» What the task asks
All lines below containing the string "element" are to be copied.

» Data for this exercise
*** Block opens ***

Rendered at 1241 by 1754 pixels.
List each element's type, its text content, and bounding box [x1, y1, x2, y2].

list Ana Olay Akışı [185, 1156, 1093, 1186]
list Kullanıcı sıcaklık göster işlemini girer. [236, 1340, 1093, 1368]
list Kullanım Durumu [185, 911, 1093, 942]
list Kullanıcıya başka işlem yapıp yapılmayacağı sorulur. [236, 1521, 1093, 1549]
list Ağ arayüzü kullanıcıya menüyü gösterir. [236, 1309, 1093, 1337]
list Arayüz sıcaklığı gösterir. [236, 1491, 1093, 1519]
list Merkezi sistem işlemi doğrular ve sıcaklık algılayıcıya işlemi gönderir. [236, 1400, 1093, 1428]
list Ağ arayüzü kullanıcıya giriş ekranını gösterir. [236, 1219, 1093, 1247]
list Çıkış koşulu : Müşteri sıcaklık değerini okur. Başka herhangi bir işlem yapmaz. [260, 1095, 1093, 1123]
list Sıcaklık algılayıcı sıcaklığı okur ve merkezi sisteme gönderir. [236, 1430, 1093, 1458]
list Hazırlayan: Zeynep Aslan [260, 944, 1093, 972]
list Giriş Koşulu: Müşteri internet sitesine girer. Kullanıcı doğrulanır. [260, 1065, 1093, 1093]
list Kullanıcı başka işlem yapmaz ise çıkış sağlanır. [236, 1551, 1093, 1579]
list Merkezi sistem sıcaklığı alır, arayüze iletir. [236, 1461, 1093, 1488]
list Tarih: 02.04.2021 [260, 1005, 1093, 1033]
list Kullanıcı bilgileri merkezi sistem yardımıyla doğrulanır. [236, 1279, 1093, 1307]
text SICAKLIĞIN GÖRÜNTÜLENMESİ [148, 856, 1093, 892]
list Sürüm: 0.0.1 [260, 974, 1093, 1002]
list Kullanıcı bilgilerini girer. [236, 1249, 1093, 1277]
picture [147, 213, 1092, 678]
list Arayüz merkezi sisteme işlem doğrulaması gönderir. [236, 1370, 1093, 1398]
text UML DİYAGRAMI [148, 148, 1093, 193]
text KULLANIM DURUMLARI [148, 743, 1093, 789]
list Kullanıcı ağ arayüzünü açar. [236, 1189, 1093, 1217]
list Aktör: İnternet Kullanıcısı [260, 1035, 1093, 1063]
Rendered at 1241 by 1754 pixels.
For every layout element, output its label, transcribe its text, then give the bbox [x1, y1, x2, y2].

*** Block closes ***

» Task answer
List each element's type, its text content, and bounding box [x1, y1, x2, y2].
For every layout element, output its label, transcribe its text, then give the bbox [x1, y1, x2, y2].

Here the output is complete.